Different producers may expose the same data source. Concrete example:
*** aside
At some point in the near future we might offer, as part of Perfetto, a library
for in-process heap profiling. In such case more than one producer, linking
against the updated Perfetto library, will expose the heap profiler data source,
for its own process.
**

## IPC channel
In a multiprocess scenario, each producer and each consumer interact with the
service using an IPC channel. IPC is used only in non-fast-path interactions,
mostly handshakes such as enabling/disabling trace (consumer), (un)registering
and starting/stopping data sources (producer). The IPC is typically NOT employed
to transport the protobufs for the trace.
Perfetto provides a POSIX-friendly IPC implementation, based on protobufs over a
UNIX socket (see
[Socket protocol](/docs/design-docs/api-and-abi#socket-protocol)).

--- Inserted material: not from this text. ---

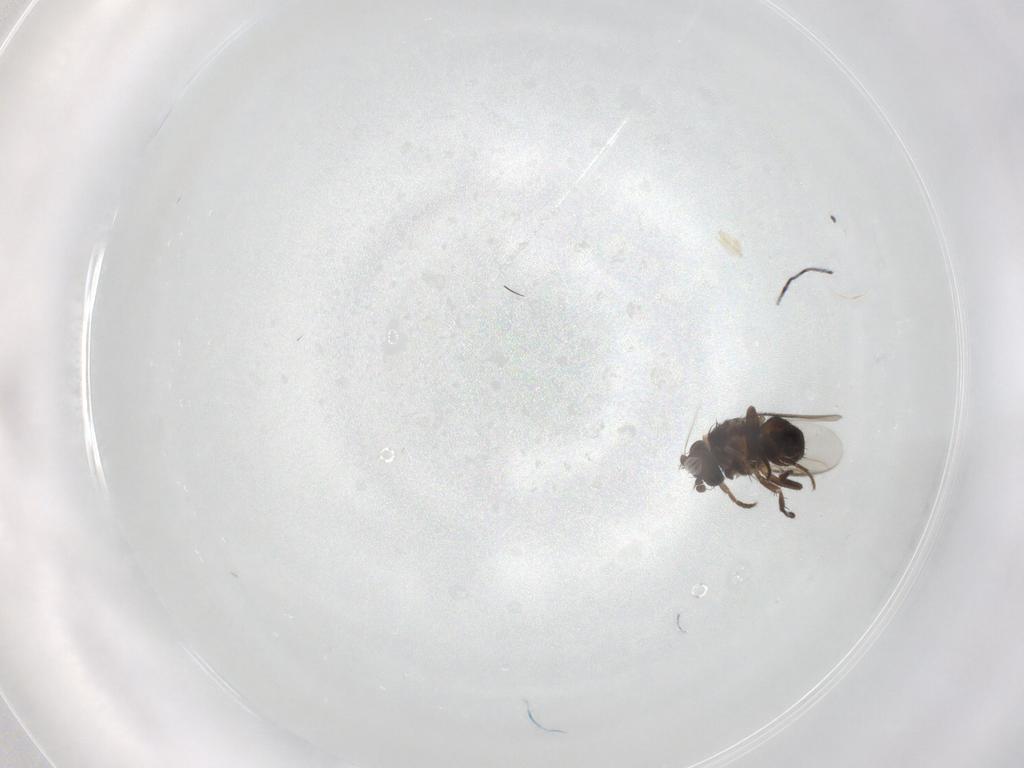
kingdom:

That IPC implementation is not mandated. Perfetto allows the embedder:

* Wrap its own IPC subsystem (e.g., Perfetto in Chromium uses Mojo)
* Not use an IPC mechanism at all and just short circuit the
  Producer <> Service <> Consumer interaction via `PostTask(s)`.

## Shared memory buffer
Producer(s) write tracing data, in the form of protobuf-encoded binary blobs,
directly into its shared memory buffer, using a special library called
[ProtoZero](/docs/design-docs/protozero.md). The shared memory buffer:

* Has a fixed and typically small size (configurable, default: 128 KB).
* Is an ABI and must maintain backwards compatibility.
* Is shared by all data sources of the producer.
* Is independent of the number and the size of the trace buffers.
* Is independent of the number of Consumer(s).
* Is partitioned in *chunks* of variable size.

Each chunk:

* Is owned exclusively by one Producer thread (or shared through a mutex).
* Contains a linear sequence of `TracePacket(s)`, or
  fragments of that. A `TracePacket` can span across several chunks, the
  fragmentation is not exposed to the consumers (consumers always see whole
  packets as if they were never fragmented).
* Can be owned and written by exactly one `TraceWriter`.
* Is part of a reliable and ordered sequence, identified by the `WriterID`:
  packets in a sequence are guaranteed to be read back in order, without gaps
  and without repetitions.

See the comments in
[shared_memory_abi.h](/include/perfetto/ext/tracing/core/shared_memory_abi.h)
for more details about the binary format of this buffer.